Jest wiele powodów bycia grubym i słabość charakteru jest jedną z nich, ale nie jedyną. Mogła np. urodzić dziecko podobne do ciebie i nie może zrzucić wagi po porodzie, albo tyje bo ma problem z tarczycą, trzustką lub sercem. Pamiętaj również że ona może schudnąć a ty już mądrzejszy nie będziesz.
Nie może schudnąć po porodzie bo ktoś przystawił jej pistolet do skroni? Tłumaczenie się problemami z tarczycą, trzustką albo sercem to własnie typowa wymówka grubasów, więcej osób zwala swoją otyłość na choroby nich jest chorych na ów choroby na świecie.
Jest wiele powodów bycia grubym i słabość charakteru jest jedną z nich, ale nie jedyną. Mogła np. urodzić dziecko podobne do ciebie i nie może zrzucić wagi po porodzie, albo tyje bo ma problem z tarczycą, trzustką lub sercem. Pamiętaj również że ona może schudnąć a ty już mądrzejszy nie będziesz.
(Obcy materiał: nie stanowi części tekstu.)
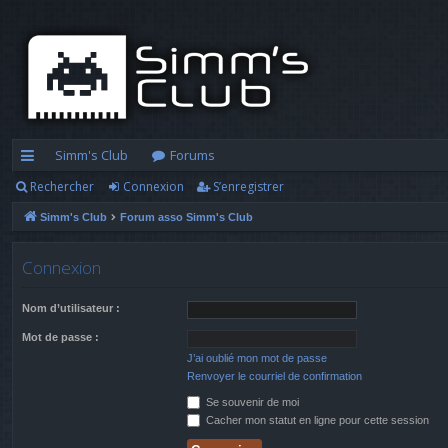
Simm's Club
Forums
Rechercher
Connexion
S’enregistrer
cc
Simm's Club
Forum asso Simm's Club
ès
ra
Connexion
pi
Nom d’utilisateur :
d
Mot de passe :
e
J’ai oublié mon mot de passe
Renvoyer le courriel de confirmation
Se souvenir de moi
Cacher mon statut en ligne pour cette session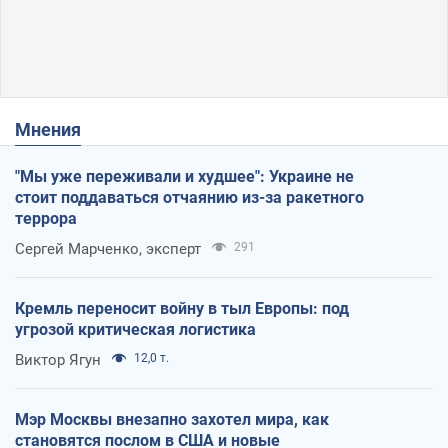
Мнения
"Мы уже переживали и худшее": Украине не
стоит поддаваться отчаянию из-за ракетного
террора
Сергей Марченко, эксперт
291
Кремль переносит войну в тыл Европы: под
угрозой критическая логистика
Виктор Ягун
12,0 т.
Мэр Москвы внезапно захотел мира, как
становятся послом в США и новые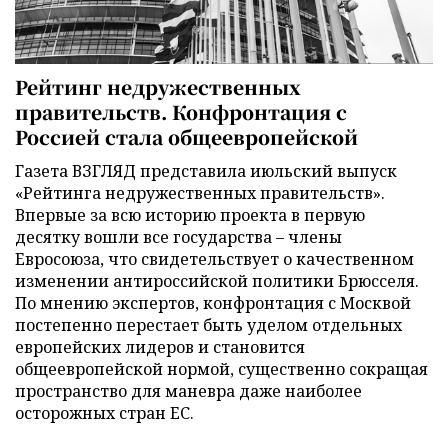
Рейтинг недружественных
правительств. Конфронтация с
Россией стала общеевропейской
Газета ВЗГЛЯД представила июльский выпуск
«Рейтинга недружественных правительств».
Впервые за всю историю проекта в первую
десятку вошли все государства – члены
Евросоюза, что свидетельствует о качественном
изменении антироссийской политики Брюсселя.
По мнению экспертов, конфронтация с Москвой
постепенно перестает быть уделом отдельных
европейских лидеров и становится
общеевропейской нормой, существенно сокращая
пространство для маневра даже наиболее
осторожных стран ЕС.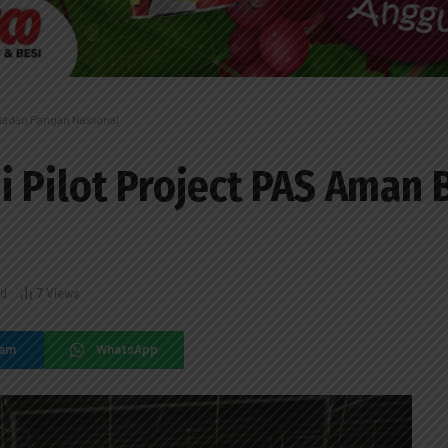
Badan Pangan Nasional
 Pilot Project PAS Aman 
ad
7
Views
ram
WhatsApp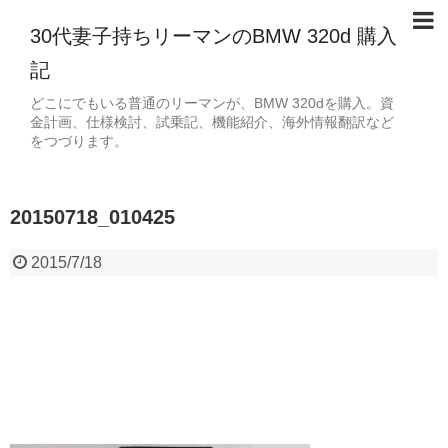
30代妻子持ちリーマンのBMW 320d 購入
記
どこにでもいる普通のリーマンが、BMW 320dを購入。資
金計画、仕様検討、試乗記、機能紹介、海外情報翻訳など
をつづります。
20150718_010425
2015/7/18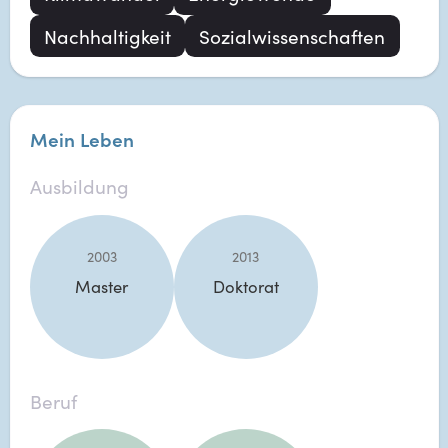
Nachhaltigkeit
Sozialwissenschaften
Mein Leben
Ausbildung
2003
2013
Master
Doktorat
Beruf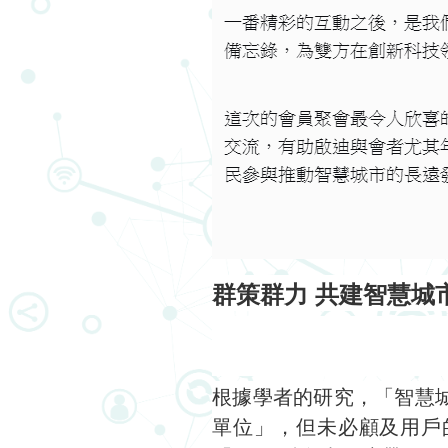
群策群力 共建智慧城市 - 
根據學者的研究，「智慧城
單位」，但未必顧及用戶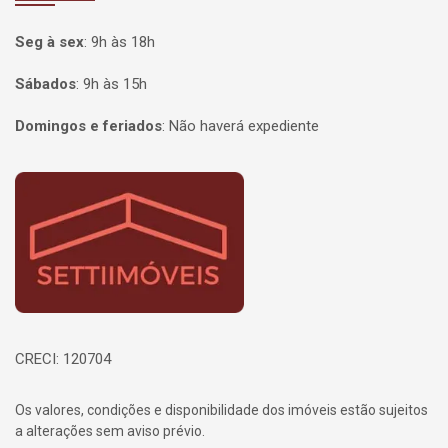
Seg à sex
:
9h às 18h
Sábados
:
9h às 15h
Domingos e feriados
:
Não haverá expediente
Página inicial
CRECI: 120704
Os valores, condições e disponibilidade dos imóveis estão sujeitos
a alterações sem aviso prévio.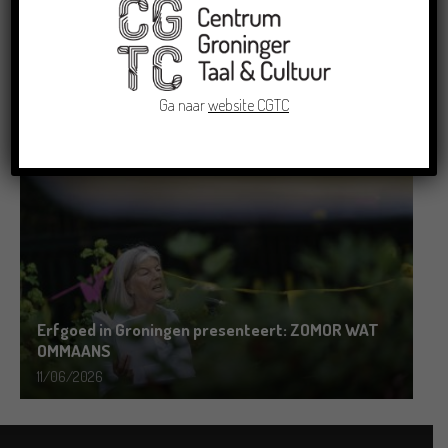
Grensoverschrijdende uitwisseling in Oldenburg
rond het Gronings en Platduits
Ga naar
website CGTC
19/06/2026
Erfgoed in Groningen presenteert: ZOMOR WAT
OMMAANS
11/06/2026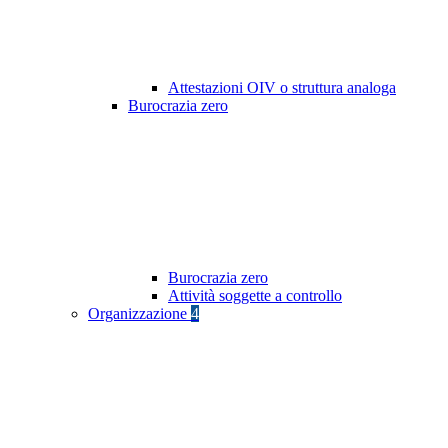
Attestazioni OIV o struttura analoga
Burocrazia zero
Burocrazia zero
Attività soggette a controllo
Organizzazione
4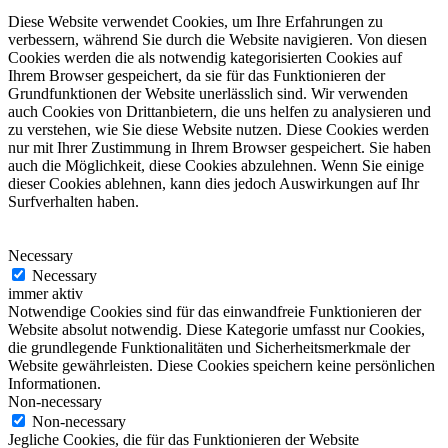
Diese Website verwendet Cookies, um Ihre Erfahrungen zu
verbessern, während Sie durch die Website navigieren. Von diesen
Cookies werden die als notwendig kategorisierten Cookies auf
Ihrem Browser gespeichert, da sie für das Funktionieren der
Grundfunktionen der Website unerlässlich sind. Wir verwenden
auch Cookies von Drittanbietern, die uns helfen zu analysieren und
zu verstehen, wie Sie diese Website nutzen. Diese Cookies werden
nur mit Ihrer Zustimmung in Ihrem Browser gespeichert. Sie haben
auch die Möglichkeit, diese Cookies abzulehnen. Wenn Sie einige
dieser Cookies ablehnen, kann dies jedoch Auswirkungen auf Ihr
Surfverhalten haben.
Necessary
Necessary
immer aktiv
Notwendige Cookies sind für das einwandfreie Funktionieren der
Website absolut notwendig. Diese Kategorie umfasst nur Cookies,
die grundlegende Funktionalitäten und Sicherheitsmerkmale der
Website gewährleisten. Diese Cookies speichern keine persönlichen
Informationen.
Non-necessary
Non-necessary
Jegliche Cookies, die für das Funktionieren der Website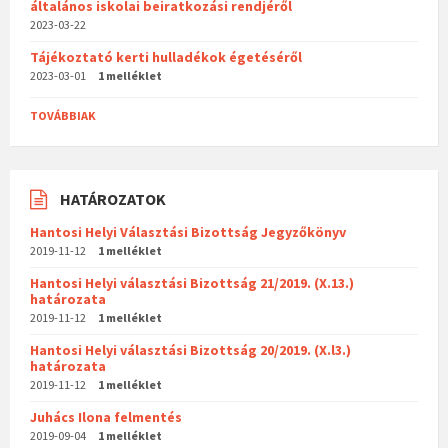
általános iskolai beiratkozási rendjéről
2023-03-22
Tájékoztató kerti hulladékok égetéséről
2023-03-01
1 melléklet
TOVÁBBIAK
HATÁROZATOK
Hantosi Helyi Választási Bizottság Jegyzőkönyv
2019-11-12
1 melléklet
Hantosi Helyi választási Bizottság 21/2019. (X.13.)
határozata
2019-11-12
1 melléklet
Hantosi Helyi választási Bizottság 20/2019. (X.l3.)
határozata
2019-11-12
1 melléklet
Juhács Ilona felmentés
2019-09-04
1 melléklet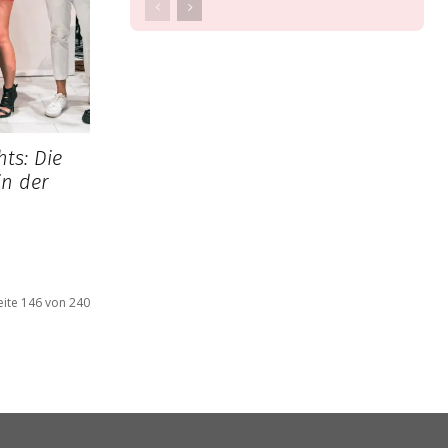
hts: Die
in der
eite 146 von 240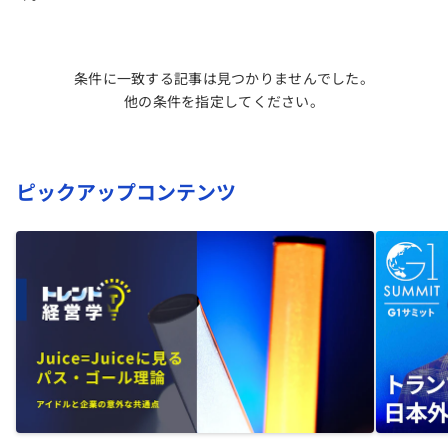
条件に一致する記事は見つかりませんでした。
他の条件を指定してください。
ピックアップコンテンツ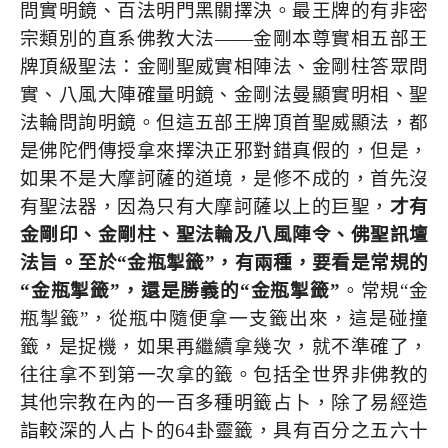
問實明鏡、百法明門黑關擇決。最王牌的有非密
宗類別的直系佛教大法——金剛本尊實相五部王
牌頂級聖法：金剛聖威實相陣法、金剛柱答眾問
實、八風大陣確量明鏡、金剛法曼顯實明相、聖
法輪問詢明鏡。但這五部王牌頂首聖威顯法，都
是佛陀們傳授拿來擇決正邪對錯真假的，但是，
如果不是大摩訶薩的道境，是修不成的，首先沒
有聖法器，因為只有大摩訶薩以上的巨聖，
才有
金剛印、金剛柱、聖法輪及八風陣令、佛聖訊壇
法旨。至於“金瓶掣籤”，有兩種，要看是常規的
“金瓶掣籤”，還是勝義的“金瓶掣籤”
。
常規“金
瓶掣籤”，從瓶中隨便拿一支籤出來，這是碰撞
籤，是捉機，如果再繼續拿幾次，就不準確了，
往往拿不到第一次拿的籤。包括全世界非佛教的
其他宗教在內的一百多種明籤占卜，除了易經造
詣較深的人占卜的
64
卦靈籤，具有百分之五六十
O tym właśnie pisałem zjebie, że w oświęcimskim obozie koncentracyjnym było pełno chorych na serce, trzustkę i raka mózgu jak ty a żaden nie był gruby bo wystarczy nie wpierdalać. Pewnie sam wyglądasz jak buldożer i się wkurwiasz. Idż zjedz sobie ze 3 pizze to zadziała mechanizm nagrody tłuściochu.